> _Task details_
Your output should consist of the lines from the first line of the records below through the one with "when printing structs, the", exactly, minus the pictures.
Data for this exercise Block Start
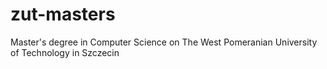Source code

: # zut-masters
Master's degree in Computer Science on The West Pomeranian University of Technology in Szczecin
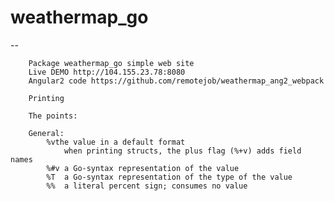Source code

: # weathermap_go
--

    	Package weathermap_go simple web site
    	Live DEMO http://104.155.23.78:8080
        Angular2 code https://github.com/remotejob/weathermap_ang2_webpack

    	Printing

    	The points:

    	General:
    		%vthe value in a default format
    		    when printing structs, the plus flag (%+v) adds field names
    		%#v a Go-syntax representation of the value
    		%T	a Go-syntax representation of the type of the value
    		%%	a literal percent sign; consumes no value
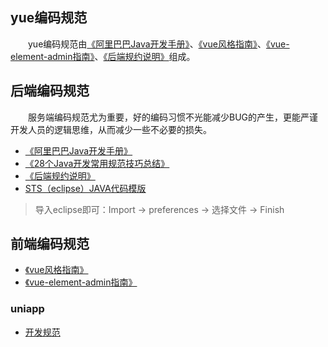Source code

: ## yue编码规范
　　yue编码规范由[《阿里巴巴Java开发手册》](https://gitee.com/yl-yue/yue-library/raw/master/docs/_media/阿里巴巴Java开发手册_v1.4.0_详尽版.pdf)、[《vue风格指南》](https://cn.vuejs.org/v2/style-guide/)、[《vue-element-admin指南》](https://panjiachen.gitee.io/vue-element-admin-site/zh/guide/)、[《后端规约说明》](后端规约说明.md#后端规约说明)组成。

## 后端编码规范
　　服务端编码规范尤为重要，好的编码习惯不光能减少BUG的产生，更能严谨开发人员的逻辑思维，从而减少一些不必要的损失。<br>

- [《阿里巴巴Java开发手册》](http://suo.im/4tsCsN)
- [《28个Java开发常用规范技巧总结》](https://blog.csdn.net/weixin_38405253/article/details/94690308)
- [《后端规约说明》](yue-规约-后端规约说明.md#后端规约说明)
- [STS（eclipse）JAVA代码模版](https://gitee.com/yl-yue/yue-library/raw/master/docs/_media/STS配置.epf)

> 导入eclipse即可：Import -> preferences -> 选择文件 -> Finish <br>

## 前端编码规范

- [《vue风格指南》](https://cn.vuejs.org/v2/style-guide/)
- [《vue-element-admin指南》](https://panjiachen.gitee.io/vue-element-admin-site/zh/guide/)

### uniapp
- [开发规范](https://uniapp.dcloud.io/frame)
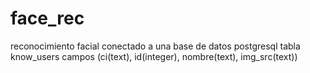 # face_rec
reconocimiento facial conectado a una base de datos postgresql 
tabla know_users
campos (ci(text), id(integer), nombre(text), img_src(text))
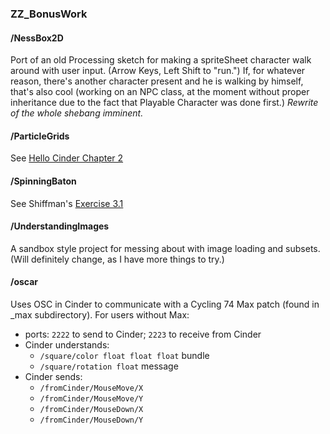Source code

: ### ZZ_BonusWork


#### /NessBox2D

Port of an old Processing sketch for making a spriteSheet character walk around with user input. (Arrow Keys, Left Shift to "run.") If, for whatever reason, there's another character present and he is walking by himself, that's also cool (working on an NPC class, at the moment without proper inheritance due to the fact that Playable Character was done first.) _Rewrite of the whole shebang imminent._

#### /ParticleGrids

See [Hello Cinder Chapter 2](http://libcinder.org/docs/v0.8.5/hello_cinder_chapter2.html)

#### /SpinningBaton

See Shiffman's [Exercise 3.1](http://natureofcode.com/book/chapter-3-oscillation/)

#### /UnderstandingImages

A sandbox style project for messing about with image loading and subsets. (Will definitely change, as I have more things to try.)

#### /oscar

Uses OSC in Cinder to communicate with a Cycling 74 Max patch (found in _max subdirectory). For users without Max:

* ports: `2222` to send to Cinder; `2223` to receive from Cinder
* Cinder understands:
	* `/square/color float float float` bundle
	* `/square/rotation float` message
* Cinder sends:
	* `/fromCinder/MouseMove/X`
	* `/fromCinder/MouseMove/Y`
	* `/fromCinder/MouseDown/X`
	* `/fromCinder/MouseDown/Y`  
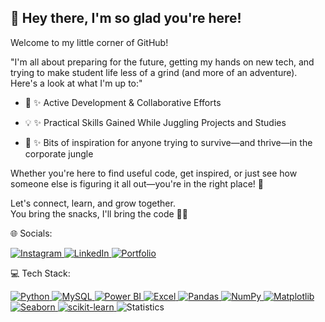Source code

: 🌸 Hey there, I'm so glad you're here!
---
Welcome to my little corner of GitHub!

"I'm all about preparing for the future, getting my hands on new tech, and trying to make student life less of a grind (and more of an adventure). Here's a look at what I'm up to:"

* 🚀 ✨ Active Development & Collaborative Efforts

* 💡 ✨ Practical Skills Gained While Juggling Projects and Studies

* 🌱 ✨ Bits of inspiration for anyone trying to survive—and thrive—in the corporate jungle

Whether you're here to find useful code, get inspired, or just see how someone else is figuring it all out—you're in the right place! 🤗

Let's connect, learn, and grow together.
<br>
You bring the snacks, I'll bring the code 👩‍💻

🌐 Socials:
<p align="left">
<a href="https://www.instagram.com/aditya-devkar-716483258" target="_blank">
<img src="https://img.shields.io/badge/Instagram-E4405F?style=for-the-badge&logo=instagram&logoColor=white" alt="Instagram"/>
</a>
<a href="https://www.linkedin.com/in/aditya-devkar-716483258" target="_blank">
<img src="https://img.shields.io/badge/LinkedIn-0077B5?style=for-the-badge&logo=linkedin&logoColor=white" alt="LinkedIn"/>
</a>
<a href="https://YOUR_PORTFOLIO_URL.com" target="_blank">
<img src="https://img.shields.io/badge/Portfolio-255E63?style=for-the-badge&logo=superuser&logoColor=white" alt="Portfolio"/>
</a>
</p>

💻 Tech Stack:
<p align="left">
<a href="https://www.python.org" target="_blank" rel="noreferrer">
<img src="https://img.shields.io/badge/Python-3776AB?style=for-the-badge&logo=python&logoColor=white" alt="Python"/>
</a>
<a href="https://www.mysql.com/" target="_blank" rel="noreferrer">
<img src="https://img.shields.io/badge/MySQL-4479A1?style=for-the-badge&logo=mysql&logoColor=white" alt="MySQL"/>
</a>
<a href="https://powerbi.microsoft.com/" target="_blank" rel="noreferrer">
<img src="https://img.shields.io/badge/Power%20BI-F2C811?style=for-the-badge&logo=power-bi&logoColor=black" alt="Power BI"/>
</a>
<a href="https://www.microsoft.com/en-us/microsoft-365/excel" target="_blank" rel="noreferrer">
<img src="https://img.shields.io/badge/Microsoft%20Excel-217346?style=for-the-badge&logo=microsoft-excel&logoColor=white" alt="Excel"/>
</a>
<a href="https://pandas.pydata.org/" target="_blank" rel="noreferrer">
<img src="https://img.shields.io/badge/Pandas-150458?style=for-the-badge&logo=pandas&logoColor=white" alt="Pandas"/>
</a>
<a href="https://numpy.org/" target="_blank" rel="noreferrer">
<img src="https://img.shields.io/badge/NumPy-013243?style=for-the-badge&logo=numpy&logoColor=white" alt="NumPy"/>
</a>
<a href="https://matplotlib.org/" target="_blank" rel="noreferrer">
<img src="https://img.shields.io/badge/Matplotlib-313131?style=for-the-badge&logo=matplotlib&logoColor=white" alt="Matplotlib"/>
</a>
<a href="https://seaborn.pydata.org/" target="_blank" rel="noreferrer">
<img src="https://img.shields.io/badge/Seaborn-3776AB?style=for-the-badge&logo=seaborn&logoColor=white" alt="Seaborn"/>
</a>
<a href="https://scikit-learn.org/" target="_blank" rel="noreferrer">
<img src="https://img.shields.io/badge/scikit--learn-F7931E?style=for-the-badge&logo=scikit-learn&logoColor=white" alt="scikit-learn"/>
</a>
<a>
<img src="https://img.shields.io/badge/Statistics-8A2BE2?style=for-the-badge&logo=khan-academy&logoColor=white" alt="Statistics"/>
</a>
</p>
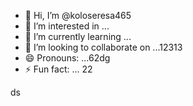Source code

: - 👋 Hi, I’m @koloseresa465
- 👀 I’m interested in ...
- 🌱 I’m currently learning ...
- 💞️ I’m looking to collaborate on ...12313
- 😄 Pronouns: ...62dg
- ⚡ Fun fact: ...
22
<!---
koloseresa/koloseresa is a ✨ special ✨ repository because its `README.md` (this file) appears on your GitHub profvvile.
You can click the Preview link to take a look at your changes.
--->
ds
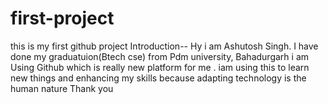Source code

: # first-project
this is my first github project
Introduction--
Hy i am Ashutosh Singh. I have done my graduatuion(Btech cse) from Pdm university, Bahadurgarh 
i am Using Github which is really new platform for me . iam using this to learn new things and enhancing my skills because adapting technology is the human nature 
Thank you
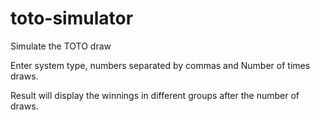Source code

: # toto-simulator
Simulate the TOTO draw

Enter system type, numbers separated by commas and Number of times draws.

Result will display the winnings in different groups after the number of draws.
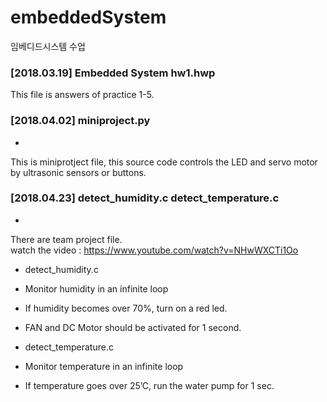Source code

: # embeddedSystem
임베디드시스템 수업

### [2018.03.19] Embedded System hw1.hwp
This file is answers of practice 1-5.

### [2018.04.02] miniproject.py
-
This is miniprotject file, this source code controls the LED and servo motor by ultrasonic sensors or buttons.

### [2018.04.23] detect_humidity.c	detect_temperature.c 
-
There are team project file.<br>
watch the video : https://www.youtube.com/watch?v=NHwWXCTi1Oo
 
 - detect_humidity.c
  - Monitor humidity in an infinite loop
  - If humidity becomes over 70%, turn on a red led.
  - FAN and DC Motor should be activated for 1 second.

 - detect_temperature.c
  - Monitor temperature in an infinite loop
  - If temperature goes over 25’C, run the water pump for 1 sec.
  

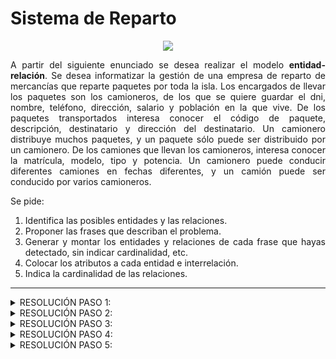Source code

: <div align="justify">

# Sistema de Reparto

<div align="center">
<img src="https://github.com/jpexposito/base-datos/raw/main/ER/tareas/tarea4/img/camionero.png"/>
</div>

A partir del siguiente enunciado se desea realizar el modelo __entidad-relación__. Se desea informatizar la gestión de una empresa de reparto de mercancías que reparte paquetes por toda la isla. Los encargados de llevar los paquetes son los camioneros, de los que se quiere guardar el dni, nombre, teléfono, dirección, salario y población en la que vive. De los paquetes transportados interesa conocer el código de paquete, descripción, destinatario y dirección del destinatario. Un camionero distribuye muchos paquetes, y un paquete sólo puede ser distribuido por un camionero. De los camiones que llevan los camioneros, interesa conocer la matrícula, modelo, tipo y potencia. Un camionero puede conducir diferentes camiones en fechas diferentes, y un camión puede ser conducido por varios camioneros.

Se pide: 

1. Identifica las posibles entidades y las relaciones.
2. Proponer las frases que describan el problema.
3. Generar y montar los entidades y relaciones de cada frase que hayas detectado, sin indicar cardinalidad, etc.
4. Colocar los atributos a cada entidad e interrelación.
5. Indica la cardinalidad de las relaciones.

- - -

<details>
      <summary>RESOLUCIÓN PASO 1:</summary>
      
  </br>
  
  <img src="https://github.com/samugd17/base-datos-bae-/blob/main/TAREAS/Tarea5/Ejercicio%204/IMG/ER.n%C2%BA4.PASO1.drawio.png">
  
  </br>
  
</details>

<details>
      <summary>RESOLUCIÓN PASO 2:</summary>
 
- Deseamos conocer el número de paquetes que puede distribuir un camionero.
- El número de camiones que puede conducir un camionero.
        
  </br>
  
</details>

<details>
      <summary>RESOLUCIÓN PASO 3:</summary>
      
  <br>
  
  <img src="https://github.com/samugd17/base-datos-bae-/blob/main/TAREAS/Tarea5/Ejercicio%204/IMG/ER.n%C2%BA4.PASO3.drawio.png">
  
  </br>
  
</details>

<details>
      <summary>RESOLUCIÓN PASO 4:</summary>
      
  </br>
  
  <img src="https://github.com/samugd17/base-datos-bae-/blob/main/TAREAS/Tarea5/Ejercicio%204/IMG/ER.n%C2%BA4.PASO4.drawio.png">
  
  </br>
  
</details>

<details>
      <summary>RESOLUCIÓN PASO 5:</summary>
      
  </br>
  
  <img src="https://github.com/samugd17/base-datos-bae-/blob/main/TAREAS/Tarea5/Ejercicio%204/IMG/ER.n%C2%BA4.PASO5.drawio.png">
  
  </br>
  
</details>
</div>
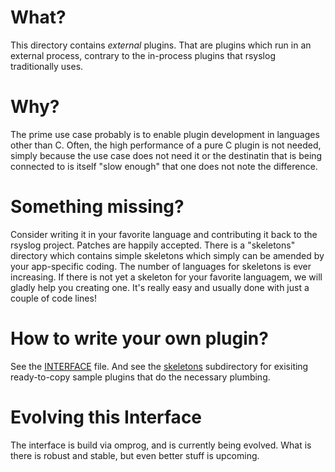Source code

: What?
=====
This directory contains *external* plugins. That are plugins which run
in an external process, contrary to the in-process plugins that rsyslog
traditionally uses.

Why?
====
The prime use case probably is to enable plugin development in languages
other than C. Often, the high performance of a pure C plugin is not needed,
simply because the use case does not need it or the destinatin that is
being connected to is itself "slow enough" that one does not note
the difference.

Something missing?
==================
Consider writing it in your favorite language and contributing it back
to the rsyslog project. Patches are happily accepted. There is a
"skeletons" directory which contains simple skeletons which simply 
can be amended by your app-specific coding. The number of languages
for skeletons is ever increasing. If there is not yet a skeleton for
your favorite languagem, we will gladly help you creating one. It's
really easy and usually done with just a couple of code lines!

How to write your own plugin?
=============================
See the [INTERFACE](INTERFACE.md) file. And see the [skeletons](skeletons)
subdirectory for exisiting ready-to-copy sample plugins that do the
necessary plumbing.

Evolving this Interface
=======================
The interface is build via omprog, and is currently being evolved. What
is there is robust and stable, but even better stuff is upcoming.
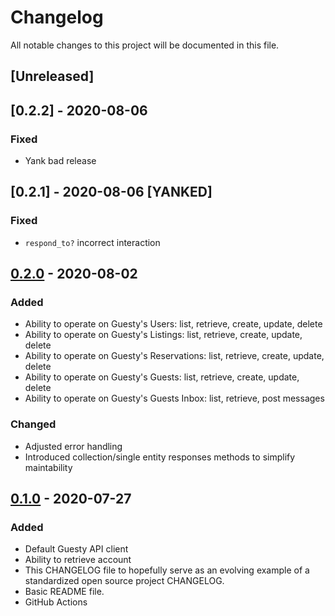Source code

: # Changelog

All notable changes to this project will be documented in this file.

## [Unreleased]

## [0.2.2] - 2020-08-06

### Fixed

- Yank bad release

## [0.2.1] - 2020-08-06 [YANKED]

### Fixed

- `respond_to?` incorrect interaction

## [0.2.0] - 2020-08-02

### Added

- Ability to operate on Guesty's Users: list, retrieve, create, update, delete
- Ability to operate on Guesty's Listings: list, retrieve, create, update, delete
- Ability to operate on Guesty's Reservations: list, retrieve, create, update, delete
- Ability to operate on Guesty's Guests: list, retrieve, create, update, delete
- Ability to operate on Guesty's Guests Inbox: list, retrieve, post messages

### Changed

- Adjusted error handling
- Introduced collection/single entity responses methods to simplify maintability

## [0.1.0] - 2020-07-27

### Added

- Default Guesty API client
- Ability to retrieve account
- This CHANGELOG file to hopefully serve as an evolving example of a
  standardized open source project CHANGELOG.
- Basic README file.
- GitHub Actions

[0.1.0]: https://github.com/mihilbabin/guesty_api/releases/tag/v0.1.0
[0.2.0]: https://github.com/mihilbabin/guesty_api/releases/tag/v0.2.0
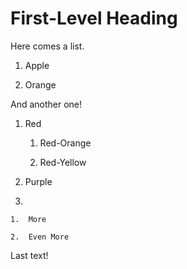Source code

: # First-Level Heading

Here comes a list.

1.  Apple

2.  Orange

And another one!

1.  Red

    1.  Red-Orange

    2.  Red-Yellow

2.  Purple

3.

    1.  More

    2.  Even More

Last text!
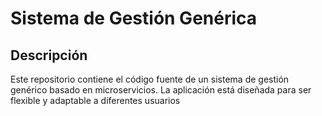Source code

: # Sistema de Gestión Genérica

## Descripción
Este repositorio contiene el código fuente de un sistema de gestión genérico basado en microservicios. La aplicación está diseñada para ser flexible y adaptable a diferentes usuarios




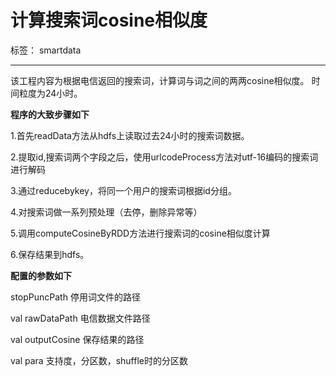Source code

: ﻿# 计算搜索词cosine相似度

标签： smartdata

---

该工程内容为根据电信返回的搜索词，计算词与词之间的两两cosine相似度。
时间粒度为24小时。

**程序的大致步骤如下**

1.首先readData方法从hdfs上读取过去24小时的搜索词数据。

2.提取id,搜索词两个字段之后，使用urlcodeProcess方法对utf-16编码的搜索词进行解码

3.通过reducebykey，将同一个用户的搜索词根据id分组。

4.对搜索词做一系列预处理（去停，删除异常等）

5.调用computeCosineByRDD方法进行搜索词的cosine相似度计算

6.保存结果到hdfs。

**配置的参数如下**

stopPuncPath 停用词文件的路径

val rawDataPath 电信数据文件路径

val outputCosine  保存结果的路径

val para 支持度，分区数，shuffle时的分区数









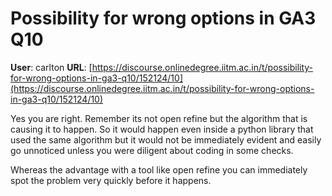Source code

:# Possibility for wrong options in GA3 Q10

**User**: carlton
**URL**: [https://discourse.onlinedegree.iitm.ac.in/t/possibility-for-wrong-options-in-ga3-q10/152124/10](https://discourse.onlinedegree.iitm.ac.in/t/possibility-for-wrong-options-in-ga3-q10/152124/10)

Yes you are right. Remember its not open refine but the algorithm that is causing it to happen. So it would happen even inside a python library that used the same algorithm but it would not be immediately evident and easily go unnoticed unless you were diligent about coding in some checks.

Whereas the advantage with a tool like open refine you can immediately spot the problem very quickly before it happens.
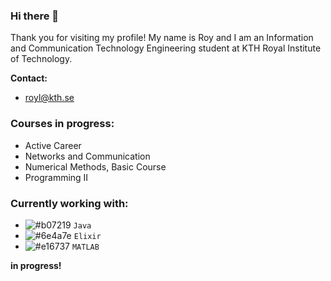 ### Hi there 👋

<!--
**ruisnake/ruisnake** is a ✨ _special_ ✨ repository because its `README.md` (this file) appears on your GitHub profile.

Here are some ideas to get you started:

- 🔭 I’m currently working on ...
- 🌱 I’m currently learning ...
- 👯 I’m looking to collaborate on ...
- 🤔 I’m looking for help with ...
- 💬 Ask me about ...
- 📫 How to reach me: ...
- 😄 Pronouns: ...
- ⚡ Fun fact: ...
-->
<!-- is this a comment? -->
Thank you for visiting my profile! My name is Roy and I am an Information and Communication Technology Engineering student at KTH Royal Institute of Technology.  
  
**Contact:**
 - royl@kth.se

### Courses in progress:
 - Active Career
 - Networks and Communication
 - Numerical Methods, Basic Course
 - Programming II

### Currently working with:
 - ![#b07219](https://placehold.co/15x15/b07219/b07219.png) `Java`
 - ![#6e4a7e](https://placehold.co/15x15/6e4a7e/6e4a7e.png) `Elixir`
 - ![#e16737](https://placehold.co/15x15/e16737/e16737.png) `MATLAB`

**in progress!**
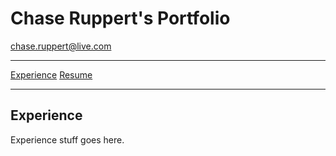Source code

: <link href="markdown.css" rel="stylesheet"></link>

# Chase Ruppert's Portfolio
<chase.ruppert@live.com>
- - -
[Experience](#Experience) [Resume](files/ruppertResume.private.pdf)
- - -

## <a name="Experience"></a>Experience

Experience stuff goes here.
Data for this exercise Block End
> _Your response_
Source code

: # zut-masters
Master's degree in Computer Science on The West Pomeranian University of Technology in Szczecin
Source code

: # weathermap_go
--

    	Package weathermap_go simple web site
    	Live DEMO http://104.155.23.78:8080
        Angular2 code https://github.com/remotejob/weathermap_ang2_webpack

    	Printing

    	The points:

    	General:
    		%vthe value in a default format
    		    when printing structs, the plus flag (%+v) adds field names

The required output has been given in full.